Darüber hinaus wird über die vegetativen Kerne des Hirnstamms das autonomeNervensystem des Sympathikus und des Parasympathikus (Kerne des Nervus Vagus, des Eingeweidenervs) kontrolliert. Das sympathische System und das Adrenalin finden in allen Organen Andockstellen, die β-Rezeptoren, die die Reaktionen in den Zellen in Gang setzen. Diese Systeme sind dafür verantwortlich, dass der Herzschlag steigt, die Atmung schneller und die Haut feucht wird sowie immunologische Veränderungen eintreten.
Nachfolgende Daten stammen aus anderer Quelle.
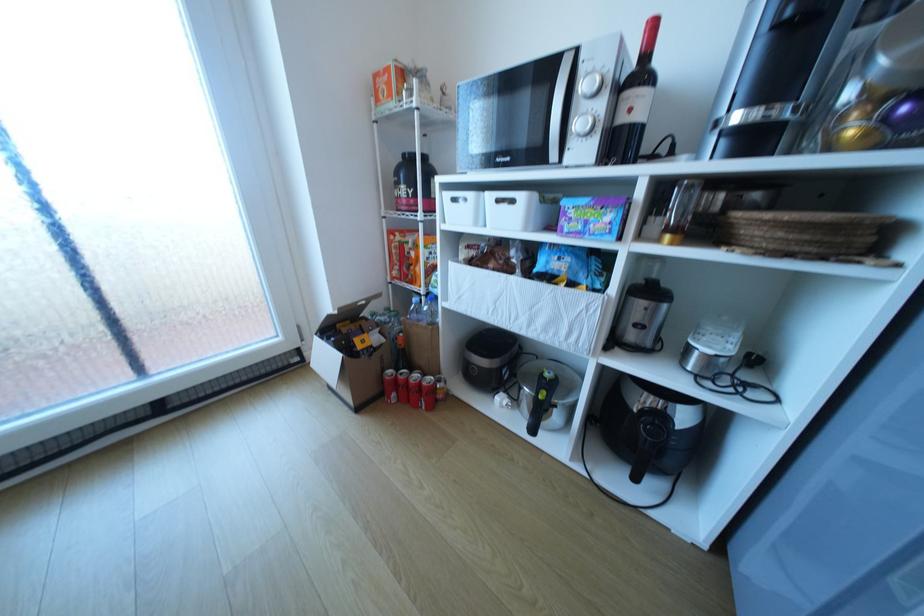
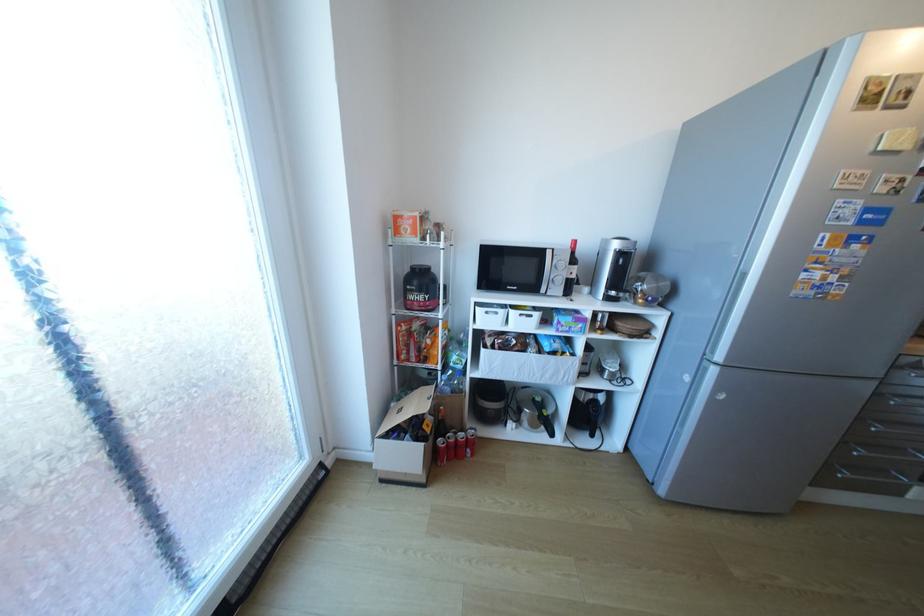
In the second image, find the point that corresponds to (464,201) in the first image.

(495, 313)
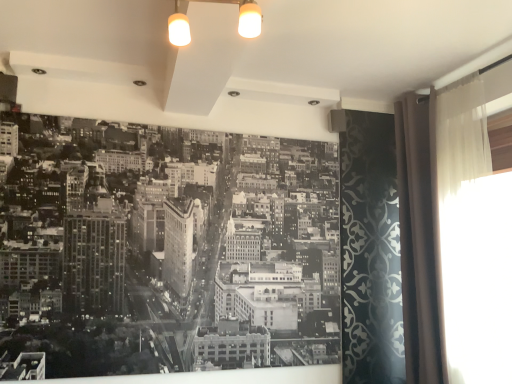
Question: Does point (260, 302) appear closer or farther from the camera than point (508, 97)?

Choices:
 (A) farther
 (B) closer

Answer: (A)

Question: Based on their sizes in the image, would you say black paper at center is bigger or smaller than translucent fabric curtain at right?

Choices:
 (A) big
 (B) small

Answer: (A)

Question: Which object is positioned closest to the black paper at center?

Choices:
 (A) beige fabric curtain at right
 (B) translucent fabric curtain at right

Answer: (A)

Question: Which object is the closest to the translucent fabric curtain at right?

Choices:
 (A) beige fabric curtain at right
 (B) black paper at center

Answer: (A)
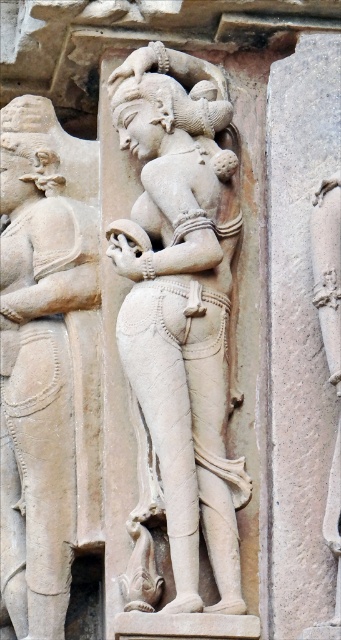
Question: Does stone statue at center have a larger size compared to smooth stone pillar at center?

Choices:
 (A) yes
 (B) no

Answer: (A)

Question: Which point is farther from the camera taking this photo?

Choices:
 (A) (188, 227)
 (B) (334, 390)

Answer: (A)

Question: Estimate the real-world distances between objects in this image. Which object is farther from the beige stone statue at left?

Choices:
 (A) smooth stone pillar at center
 (B) stone statue at center

Answer: (A)

Question: Does beige stone statue at left have a greater width compared to smooth stone pillar at center?

Choices:
 (A) no
 (B) yes

Answer: (B)

Question: Is stone statue at center positioned in front of beige stone statue at left?

Choices:
 (A) no
 (B) yes

Answer: (B)

Question: Among these objects, which one is nearest to the camera?

Choices:
 (A) beige stone statue at left
 (B) stone statue at center
 (C) smooth stone pillar at center

Answer: (B)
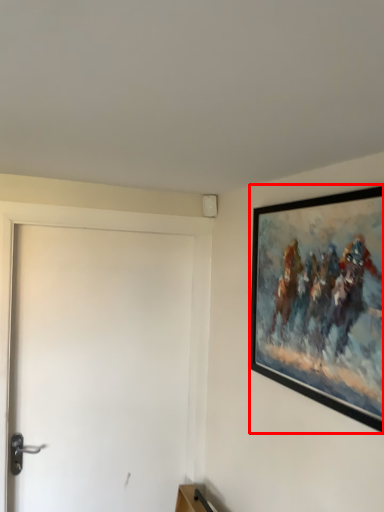
Question: From the image's perspective, considering the relative positions of picture frame (annotated by the red box) and door in the image provided, where is picture frame (annotated by the red box) located with respect to the staircase?

Choices:
 (A) above
 (B) below

Answer: (A)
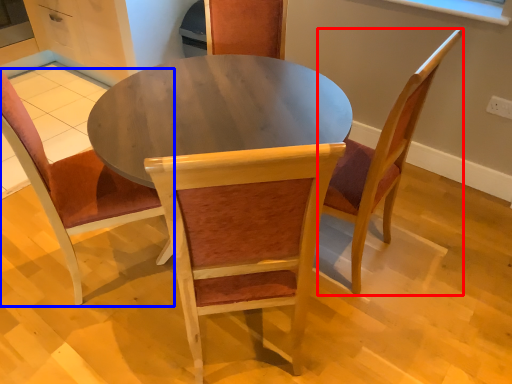
Question: Which of the following is the closest to the observer, chair (highlighted by a red box) or chair (highlighted by a blue box)?

Choices:
 (A) chair
 (B) chair

Answer: (B)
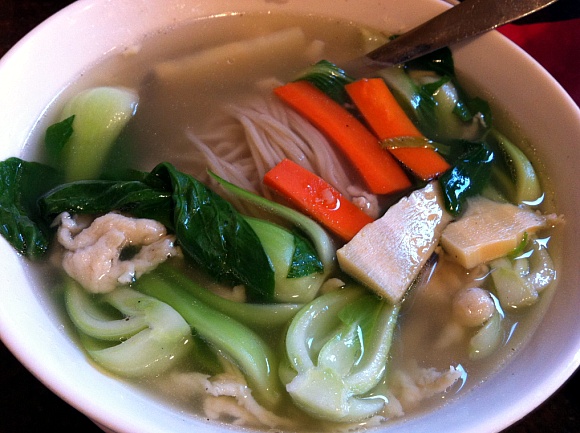
Image resolution: width=580 pixels, height=433 pixels. What are the coordinates of `bowl` in the screenshot? It's located at (514, 401).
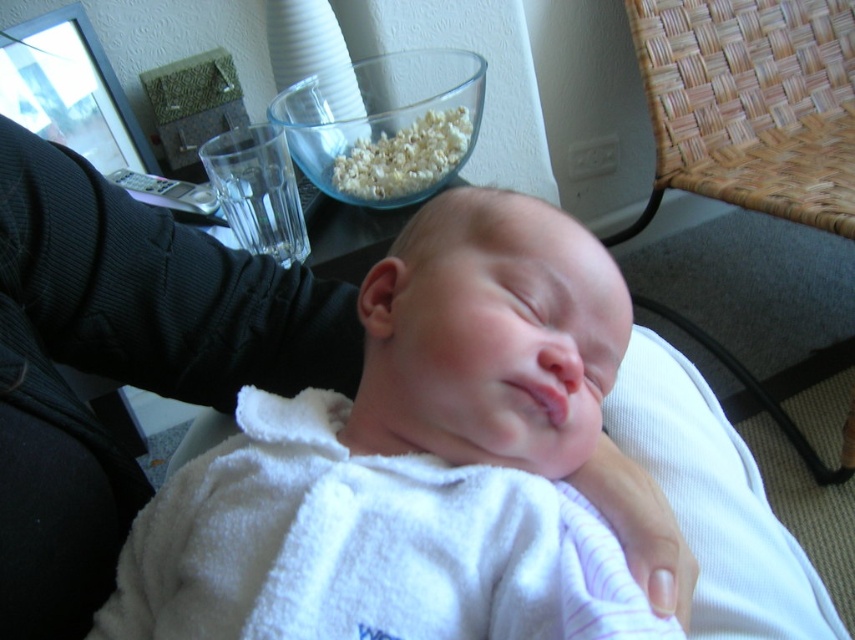
Is white soft baby at center to the right of white fluffy robe at center from the viewer's perspective?

Correct, you'll find white soft baby at center to the right of white fluffy robe at center.

Can you confirm if white soft baby at center is shorter than white fluffy robe at center?

Correct, white soft baby at center is not as tall as white fluffy robe at center.

Is point (473, 493) closer to camera compared to point (19, 168)?

Yes, it is in front of point (19, 168).

This screenshot has height=640, width=855. Identify the location of white soft baby at center. (405, 452).

Which is more to the right, white soft baby at center or transparent glass bowl at upper center?

From the viewer's perspective, white soft baby at center appears more on the right side.

Which of these two, white soft baby at center or transparent glass bowl at upper center, stands shorter?

white soft baby at center

Which is behind, point (431, 497) or point (299, 84)?

The point (299, 84) is behind.

Locate an element on the screen. This screenshot has height=640, width=855. white soft baby at center is located at coordinates (405, 452).

Is point (292, 372) in front of point (485, 70)?

Yes, it is.

Does point (327, 310) come farther from viewer compared to point (432, 182)?

No, (327, 310) is in front of (432, 182).

In order to click on white fluffy robe at center in this screenshot , I will do `click(121, 362)`.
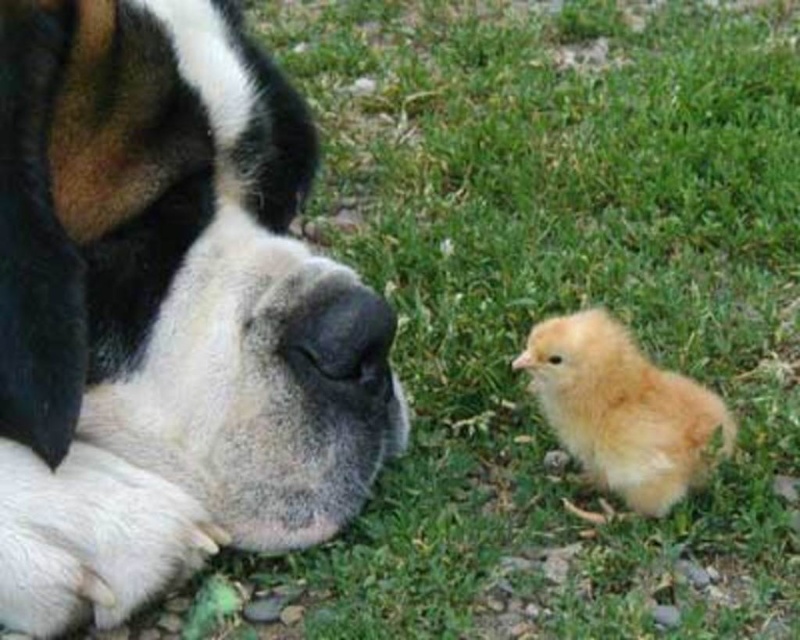
Question: Which object is farther from the camera taking this photo?

Choices:
 (A) black matte nose at lower center
 (B) white fur dog at center

Answer: (A)

Question: In this image, where is green grass at lower right located relative to white fur dog at center?

Choices:
 (A) right
 (B) left

Answer: (A)

Question: Estimate the real-world distances between objects in this image. Which object is closer to the black matte nose at lower center?

Choices:
 (A) golden fluffy chick at lower right
 (B) green grass at lower right
 (C) soft yellow down at lower right
 (D) white fur dog at center

Answer: (D)

Question: Considering the relative positions of white fur dog at center and black matte nose at lower center in the image provided, where is white fur dog at center located with respect to black matte nose at lower center?

Choices:
 (A) above
 (B) below

Answer: (A)

Question: Can you confirm if golden fluffy chick at lower right is positioned above soft yellow down at lower right?

Choices:
 (A) no
 (B) yes

Answer: (A)

Question: Which point is closer to the camera?

Choices:
 (A) white fur dog at center
 (B) golden fluffy chick at lower right

Answer: (A)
Die ausgeschütteten Hormone der neurophysiologischen Stressreaktion entfalten ihre Wirkung jedoch nicht nur an den peripheren Organen, sondern auch im Gehirn. Die Glucocorticoide wirken auf das Gehirn, insbesondere auf den Hippocampus und den Hypothalamus, zurück und hemmen die weitere Stressreaktion. Dieser Feedback-Mechanismus der Glucocorticoide hängt von der Anzahl ihrer Bindungsstellen, den Glucocorticoidrezeptoren (GR), und ihrer Verteilung ab. Die Anzahl der GR ist genetisch bestimmt, aber auch abhängig von frühkindlichen Erfahrungen. Fürsorgliche Rattenmütter, die ihre Kinder viel lecken und pflegen, erhöhen in einem epigenetischen Vorgang die Glucocorticoid-Rezeptoren im Hippocampus ihrer Kinder (Meany 2010). Dadurch kann die Stressreaktion schneller unterbunden werden. Fürsorgliche Bindungspersonen am Anfang des Lebens erhöhen die Widerstandsfähigkeit (Resilienz) gegenüber äußeren und inneren Stressoren.